Cheche Group's Major 35-for-1 Share Consolidation Set for July 2026

Major Share Consolidation Announced by Cheche Group



Overview


In a significant move to align with Nasdaq's minimum bid price requirement, Cheche Group Inc. (NASDAQ: CCG), a top auto insurance technology provider in China, has announced plans to execute a 35-for-1 share consolidation. This decision comes after shareholders approved the consolidation during an extraordinary general meeting held on June 12, 2026.

Details of the Consolidation


The share consolidation will take effect as of the market opening on July 20, 2026. Each existing 35 shares of Class A and Class B ordinary shares will be merged into one new share of the respective class, adjusting the par value accordingly. Before the consolidation, Cheche Group held approximately 69 million Class A shares and nearly 18.6 million Class B shares. Post-consolidation, the count is expected to reduce significantly to about 1.97 million Class A shares and roughly 531,328 Class B shares.

This consolidation will not affect the percentage ownership of current shareholders, but fractional shares resulting from the process will be rounded, ensuring that all holders receive whole shares.

Implications for Shareholders


Shareholders can expect their holdings to be adjusted proportionately; however, there will be uniform treatment among all investors. The intent behind this consolidation is not merely cosmetic; it's a strategic step aimed at regaining compliance with Nasdaq's listing standards that state a minimum per-share price is necessary for sustained listing.

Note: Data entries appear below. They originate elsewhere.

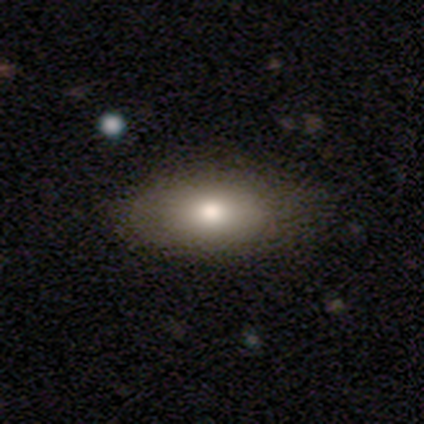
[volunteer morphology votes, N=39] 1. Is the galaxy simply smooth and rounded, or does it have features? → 82% smooth, 10% star or artifact, 8% featured or disk.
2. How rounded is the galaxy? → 91% in between, 9% round, 0% cigar-shaped.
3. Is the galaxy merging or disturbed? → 63% none, 9% minor disturbance, 6% major disturbance, 3% merger.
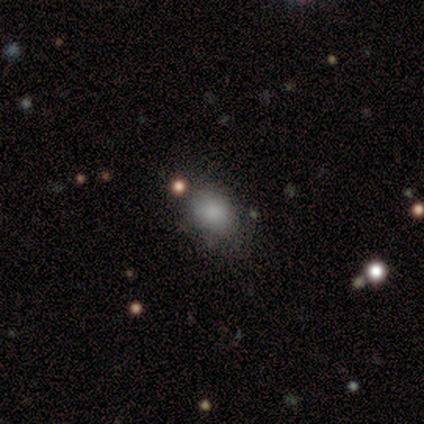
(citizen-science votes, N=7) Morphology: type=smooth (71%); roundness=in between (60%); merging=none (83%).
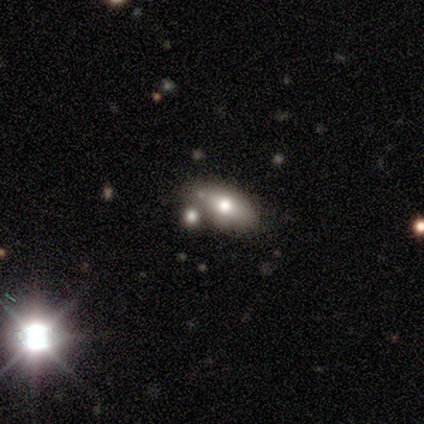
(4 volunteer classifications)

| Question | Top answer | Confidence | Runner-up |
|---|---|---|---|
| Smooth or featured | smooth | 50% | tied: featured or disk (50%) |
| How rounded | in between | 100% | — |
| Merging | none | 75% | minor disturbance (25%) |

Additionally, the Company’s warrants will continue to trade under the symbol 'CCGWW', and will also see proportionate adjustments in alignment with the new share structure. This is vital to maintain shareholder confidence and institutional interest moving forward.

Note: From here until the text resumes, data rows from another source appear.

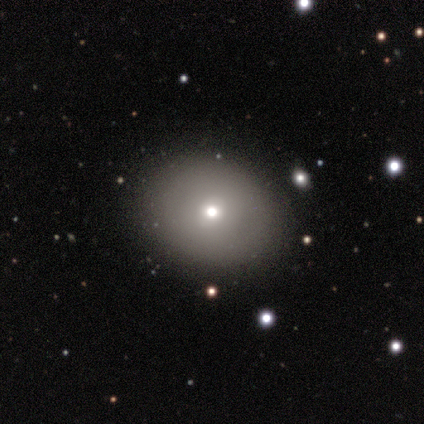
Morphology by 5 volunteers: Smooth or featured: smooth — 100%
How rounded: round — 60% (in between — 40%)
Merging: none — 100%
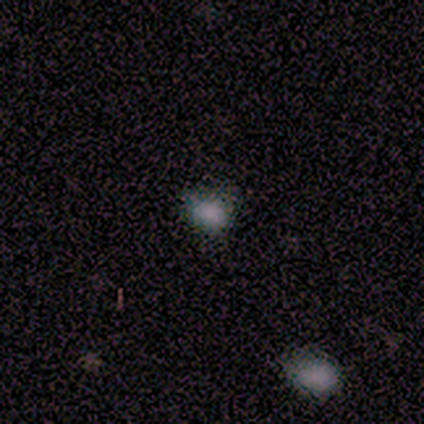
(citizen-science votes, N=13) Smooth or featured: smooth — 69% (featured or disk — 15%)
How rounded: round — 67% (in between — 33%)
Merging: none — 64% (minor disturbance — 36%)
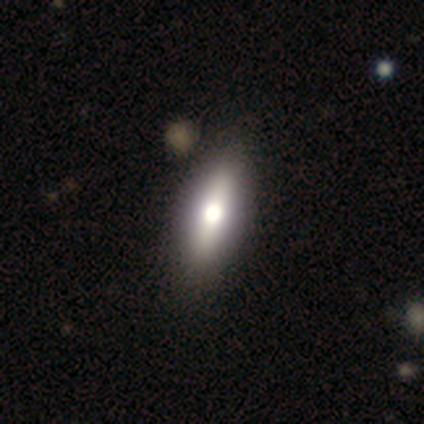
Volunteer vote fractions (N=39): Smooth or featured?
  - smooth: 59% *
  - featured or disk: 41%
  - star or artifact: 0%
How rounded?
  - in between: 61% *
  - cigar-shaped: 30%
  - round: 9%
Merging?
  - none: 62% *
  - minor disturbance: 5%
  - major disturbance: 5%
  - merger: 5%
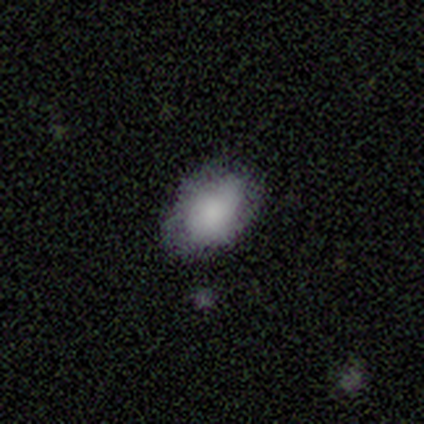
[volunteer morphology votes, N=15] A smooth galaxy with no disk features (93%) that is in between round and cigar-shaped (93%).

Vote fractions:
- Smooth or featured? smooth: 93% / featured or disk: 7% / star or artifact: 0%
- How rounded? in between: 93% / round: 7% / cigar-shaped: 0%
- Merging? none: 60% / minor disturbance: 40% / major disturbance: 0% / merger: 0%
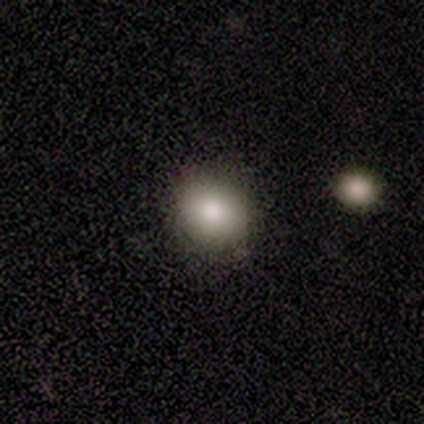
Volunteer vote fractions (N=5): Q: Smooth or featured?
A: smooth (80%); runner-up: featured or disk (20%)
Q: How rounded?
A: round (75%); runner-up: in between (25%)
Q: Merging?
A: none (80%); runner-up: minor disturbance (20%)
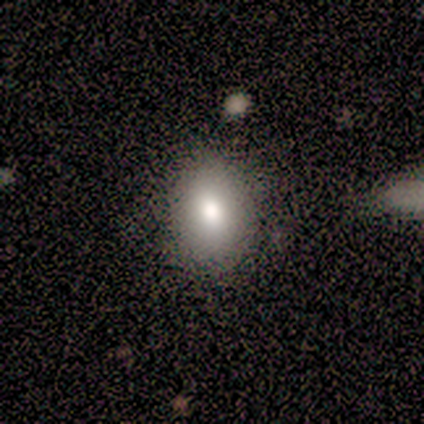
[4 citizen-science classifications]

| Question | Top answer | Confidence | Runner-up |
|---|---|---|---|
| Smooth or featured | smooth | 100% | — |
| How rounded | in between | 100% | — |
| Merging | none | 100% | — |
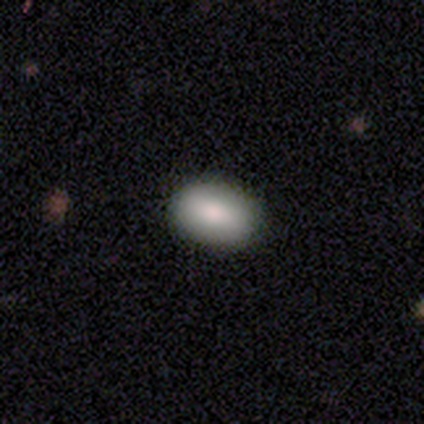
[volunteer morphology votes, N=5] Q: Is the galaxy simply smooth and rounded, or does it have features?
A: smooth — 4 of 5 (80%).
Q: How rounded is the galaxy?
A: in between — 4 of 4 (100%).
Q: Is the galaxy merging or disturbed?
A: none — 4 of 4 (100%).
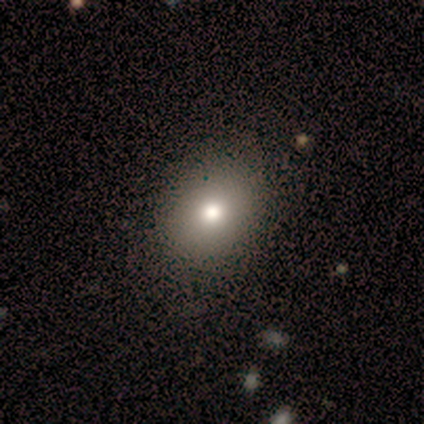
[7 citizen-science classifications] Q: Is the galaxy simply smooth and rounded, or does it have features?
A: smooth — 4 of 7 (57%).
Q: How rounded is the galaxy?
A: in between — 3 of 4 (75%).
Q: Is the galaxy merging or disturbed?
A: none — 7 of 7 (100%).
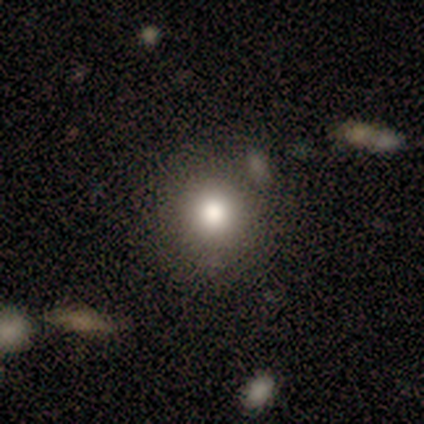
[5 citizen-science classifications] smooth 60%, star or artifact 40%, featured or disk 0%. Down the decision tree: how rounded — round (100%); merging — none (67%).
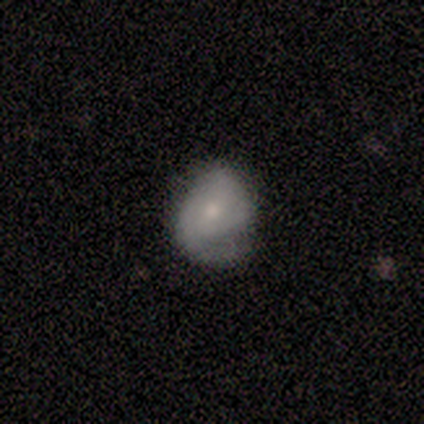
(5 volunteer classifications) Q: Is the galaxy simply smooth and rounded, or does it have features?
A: featured or disk — 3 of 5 (60%).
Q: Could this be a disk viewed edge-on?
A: no — 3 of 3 (100%).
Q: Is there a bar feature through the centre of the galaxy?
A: no — 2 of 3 (67%).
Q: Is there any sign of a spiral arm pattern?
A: yes — 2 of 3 (67%).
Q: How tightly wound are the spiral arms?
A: tight — 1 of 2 (50%, tied with medium).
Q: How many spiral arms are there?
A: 1 — 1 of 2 (50%, tied with 3).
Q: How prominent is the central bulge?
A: small — 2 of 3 (67%).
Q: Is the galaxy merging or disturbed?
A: minor disturbance — 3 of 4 (75%).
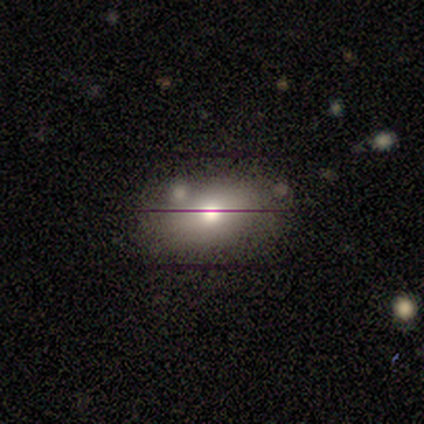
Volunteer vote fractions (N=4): This appears to be a smooth galaxy with no disk features (50%, tied with featured or disk) that is in between round and cigar-shaped (100%). Merging: none (100%).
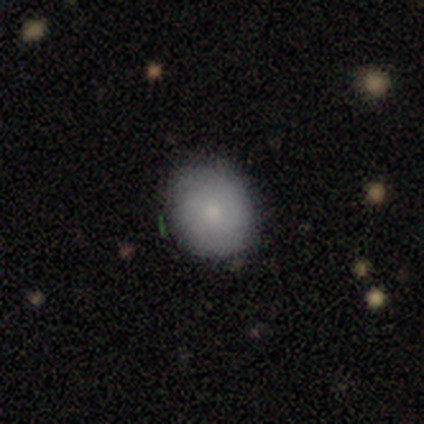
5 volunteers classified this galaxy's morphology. Smooth or featured? 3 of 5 (60%) said featured or disk. Edge-on disk? 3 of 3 (100%) said no. Bar? 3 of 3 (100%) said no. Spiral arms? 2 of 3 (67%) said yes. Spiral winding? 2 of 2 (100%) said tight. Spiral arm count? 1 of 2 (50%, tied with can't tell) said 2. Bulge size? 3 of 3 (100%) said small. Merging? 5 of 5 (100%) said none.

Background of Cheche Group


Founded in 2014 and headquartered in Beijing, Cheche Group has established itself as a pioneering player in the auto insurance tech space. With a network of over 100 licensed branches nationwide, Cheche simplifies insurance transactions through a robust platform that integrates comprehensive data solutions for digital insurance offerings.

Given China’s shifting landscape for insurance, Cheche's innovative approaches to technology and customer relations position it favorably for growth in an evolving market. The company's move towards consolidation reflects a critical stage in its ongoing development strategy, focusing on enhancing market presence while complying with regulatory standards.

Future Outlook


Looking ahead, Cheche Group’s management emphasizes that they are committed to expanding their influence in the auto insurance technology sector. The consolidation serves as a foundation for future endeavors, including potential partnerships and enhancements to their service offerings.

As the date of the consolidation approaches, stakeholders are keen to witness how this strategic move will impact the share performance and overall financial health of Cheche Group in a competitive market.

In conclusion, Cheche Group Inc.'s share consolidation represents a proactive approach to ensure compliance and maintain investor trust, as it continues to innovate in the field of auto insurance technology in China.